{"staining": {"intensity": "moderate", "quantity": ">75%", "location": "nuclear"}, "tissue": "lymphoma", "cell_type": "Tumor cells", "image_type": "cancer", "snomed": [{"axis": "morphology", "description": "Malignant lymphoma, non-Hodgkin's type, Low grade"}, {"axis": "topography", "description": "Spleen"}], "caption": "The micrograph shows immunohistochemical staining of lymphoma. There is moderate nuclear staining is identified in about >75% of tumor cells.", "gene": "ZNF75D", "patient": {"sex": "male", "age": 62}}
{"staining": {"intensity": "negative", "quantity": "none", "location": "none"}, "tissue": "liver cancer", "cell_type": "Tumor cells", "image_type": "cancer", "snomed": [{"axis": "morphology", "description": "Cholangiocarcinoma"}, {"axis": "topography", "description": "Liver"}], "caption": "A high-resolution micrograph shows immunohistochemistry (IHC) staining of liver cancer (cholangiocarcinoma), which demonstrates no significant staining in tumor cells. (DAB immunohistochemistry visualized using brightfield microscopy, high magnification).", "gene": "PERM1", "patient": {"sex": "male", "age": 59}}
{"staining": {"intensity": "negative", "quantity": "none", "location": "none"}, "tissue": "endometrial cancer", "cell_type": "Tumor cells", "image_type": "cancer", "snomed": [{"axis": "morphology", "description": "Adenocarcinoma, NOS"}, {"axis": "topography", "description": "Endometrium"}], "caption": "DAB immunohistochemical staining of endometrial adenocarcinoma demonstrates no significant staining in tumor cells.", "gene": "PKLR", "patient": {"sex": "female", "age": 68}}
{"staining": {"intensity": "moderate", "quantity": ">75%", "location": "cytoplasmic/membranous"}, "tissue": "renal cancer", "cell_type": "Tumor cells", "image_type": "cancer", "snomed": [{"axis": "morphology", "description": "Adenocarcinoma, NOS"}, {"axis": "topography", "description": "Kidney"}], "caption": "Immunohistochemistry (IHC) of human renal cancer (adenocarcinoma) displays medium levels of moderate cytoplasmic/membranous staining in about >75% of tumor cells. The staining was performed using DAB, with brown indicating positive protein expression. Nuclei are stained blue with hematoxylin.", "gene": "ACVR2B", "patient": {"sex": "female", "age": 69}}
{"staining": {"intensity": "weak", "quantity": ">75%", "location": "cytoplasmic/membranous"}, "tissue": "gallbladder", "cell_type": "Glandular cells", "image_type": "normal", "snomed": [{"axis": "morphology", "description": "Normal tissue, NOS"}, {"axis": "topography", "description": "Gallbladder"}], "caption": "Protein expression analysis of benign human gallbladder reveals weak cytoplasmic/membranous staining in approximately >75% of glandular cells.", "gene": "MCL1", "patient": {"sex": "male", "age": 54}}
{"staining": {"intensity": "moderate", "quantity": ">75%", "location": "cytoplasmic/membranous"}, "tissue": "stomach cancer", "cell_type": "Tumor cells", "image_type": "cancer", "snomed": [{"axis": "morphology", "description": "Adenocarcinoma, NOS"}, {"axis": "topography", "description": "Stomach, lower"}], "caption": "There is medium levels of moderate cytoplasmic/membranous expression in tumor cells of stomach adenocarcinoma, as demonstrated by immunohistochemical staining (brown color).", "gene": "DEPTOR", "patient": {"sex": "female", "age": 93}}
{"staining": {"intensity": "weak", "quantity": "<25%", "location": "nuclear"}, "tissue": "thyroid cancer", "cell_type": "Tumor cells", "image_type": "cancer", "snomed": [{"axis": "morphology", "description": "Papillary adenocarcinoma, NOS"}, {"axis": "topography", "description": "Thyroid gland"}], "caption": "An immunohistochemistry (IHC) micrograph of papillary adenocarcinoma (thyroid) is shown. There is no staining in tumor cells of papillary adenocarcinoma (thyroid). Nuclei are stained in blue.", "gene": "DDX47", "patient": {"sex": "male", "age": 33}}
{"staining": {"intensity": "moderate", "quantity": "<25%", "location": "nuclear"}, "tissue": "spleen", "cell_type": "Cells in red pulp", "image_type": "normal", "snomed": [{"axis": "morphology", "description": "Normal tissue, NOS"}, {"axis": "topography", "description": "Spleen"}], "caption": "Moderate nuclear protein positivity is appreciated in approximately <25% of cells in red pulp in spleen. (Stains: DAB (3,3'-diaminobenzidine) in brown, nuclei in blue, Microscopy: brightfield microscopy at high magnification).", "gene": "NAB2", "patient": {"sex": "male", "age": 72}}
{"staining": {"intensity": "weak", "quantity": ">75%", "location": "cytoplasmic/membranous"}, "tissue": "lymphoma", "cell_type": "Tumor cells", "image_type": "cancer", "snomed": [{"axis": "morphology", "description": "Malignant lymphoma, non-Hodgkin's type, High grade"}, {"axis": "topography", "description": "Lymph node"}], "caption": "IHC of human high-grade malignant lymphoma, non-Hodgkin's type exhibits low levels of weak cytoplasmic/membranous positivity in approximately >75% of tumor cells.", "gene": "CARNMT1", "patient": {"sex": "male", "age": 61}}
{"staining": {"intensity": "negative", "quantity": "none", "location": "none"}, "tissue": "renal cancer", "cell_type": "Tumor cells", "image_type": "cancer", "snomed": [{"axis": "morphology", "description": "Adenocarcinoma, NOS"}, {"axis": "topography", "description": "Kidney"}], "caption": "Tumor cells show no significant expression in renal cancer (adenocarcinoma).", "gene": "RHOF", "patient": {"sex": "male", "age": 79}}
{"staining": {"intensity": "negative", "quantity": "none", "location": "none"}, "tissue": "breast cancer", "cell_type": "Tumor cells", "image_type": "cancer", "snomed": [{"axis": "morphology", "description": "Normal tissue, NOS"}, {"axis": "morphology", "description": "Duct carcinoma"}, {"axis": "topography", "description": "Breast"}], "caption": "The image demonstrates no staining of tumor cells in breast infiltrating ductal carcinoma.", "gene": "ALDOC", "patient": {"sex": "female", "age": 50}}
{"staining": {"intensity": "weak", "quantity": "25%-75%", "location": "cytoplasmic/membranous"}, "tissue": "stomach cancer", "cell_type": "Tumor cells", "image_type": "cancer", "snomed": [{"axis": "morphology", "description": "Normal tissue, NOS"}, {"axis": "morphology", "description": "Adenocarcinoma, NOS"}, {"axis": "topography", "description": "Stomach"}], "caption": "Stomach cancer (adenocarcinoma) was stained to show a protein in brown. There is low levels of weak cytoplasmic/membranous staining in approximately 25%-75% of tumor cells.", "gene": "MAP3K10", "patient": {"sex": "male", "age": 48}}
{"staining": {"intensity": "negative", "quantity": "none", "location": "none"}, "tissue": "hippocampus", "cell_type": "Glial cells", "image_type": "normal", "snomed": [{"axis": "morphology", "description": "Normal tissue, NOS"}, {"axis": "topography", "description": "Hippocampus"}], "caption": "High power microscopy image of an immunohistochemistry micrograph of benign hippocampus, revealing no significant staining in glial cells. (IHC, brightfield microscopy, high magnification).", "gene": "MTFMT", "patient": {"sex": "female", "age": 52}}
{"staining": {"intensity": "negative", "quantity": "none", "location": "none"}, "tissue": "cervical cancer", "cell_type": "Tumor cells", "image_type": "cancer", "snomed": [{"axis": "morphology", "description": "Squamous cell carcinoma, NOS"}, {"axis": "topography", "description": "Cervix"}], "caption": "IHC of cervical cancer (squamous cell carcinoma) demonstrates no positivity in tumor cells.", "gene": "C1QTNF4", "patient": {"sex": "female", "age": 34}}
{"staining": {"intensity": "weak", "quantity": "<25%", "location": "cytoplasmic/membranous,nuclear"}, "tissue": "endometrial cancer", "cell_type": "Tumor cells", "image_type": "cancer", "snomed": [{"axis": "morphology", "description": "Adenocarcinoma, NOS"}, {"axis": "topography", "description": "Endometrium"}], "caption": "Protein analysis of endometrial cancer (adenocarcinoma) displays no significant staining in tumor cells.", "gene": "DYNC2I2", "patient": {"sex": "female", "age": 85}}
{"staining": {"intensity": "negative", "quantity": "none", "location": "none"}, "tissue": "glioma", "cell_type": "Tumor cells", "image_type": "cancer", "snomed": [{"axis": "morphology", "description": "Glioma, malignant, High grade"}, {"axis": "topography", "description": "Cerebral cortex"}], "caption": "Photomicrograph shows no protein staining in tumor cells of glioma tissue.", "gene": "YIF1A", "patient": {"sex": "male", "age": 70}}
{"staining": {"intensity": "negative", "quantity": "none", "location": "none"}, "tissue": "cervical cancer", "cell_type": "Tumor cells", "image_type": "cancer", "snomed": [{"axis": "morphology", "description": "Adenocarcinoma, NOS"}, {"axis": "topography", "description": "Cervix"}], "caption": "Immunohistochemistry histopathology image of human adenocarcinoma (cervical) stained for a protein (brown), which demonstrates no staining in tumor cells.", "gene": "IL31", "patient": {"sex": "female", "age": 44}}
- - - - - - -
__Action item__. From the records above, copy each line in which the string "Hodgkin" occurs.

__Reply__.
{"staining": {"intensity": "moderate", "quantity": ">75%", "location": "nuclear"}, "tissue": "lymphoma", "cell_type": "Tumor cells", "image_type": "cancer", "snomed": [{"axis": "morphology", "description": "Malignant lymphoma, non-Hodgkin's type, Low grade"}, {"axis": "topography", "description": "Spleen"}], "caption": "The micrograph shows immunohistochemical staining of lymphoma. There is moderate nuclear staining is identified in about >75% of tumor cells.", "gene": "ZNF75D", "patient": {"sex": "male", "age": 62}}
{"staining": {"intensity": "weak", "quantity": ">75%", "location": "cytoplasmic/membranous"}, "tissue": "lymphoma", "cell_type": "Tumor cells", "image_type": "cancer", "snomed": [{"axis": "morphology", "description": "Malignant lymphoma, non-Hodgkin's type, High grade"}, {"axis": "topography", "description": "Lymph node"}], "caption": "IHC of human high-grade malignant lymphoma, non-Hodgkin's type exhibits low levels of weak cytoplasmic/membranous positivity in approximately >75% of tumor cells.", "gene": "CARNMT1", "patient": {"sex": "male", "age": 61}}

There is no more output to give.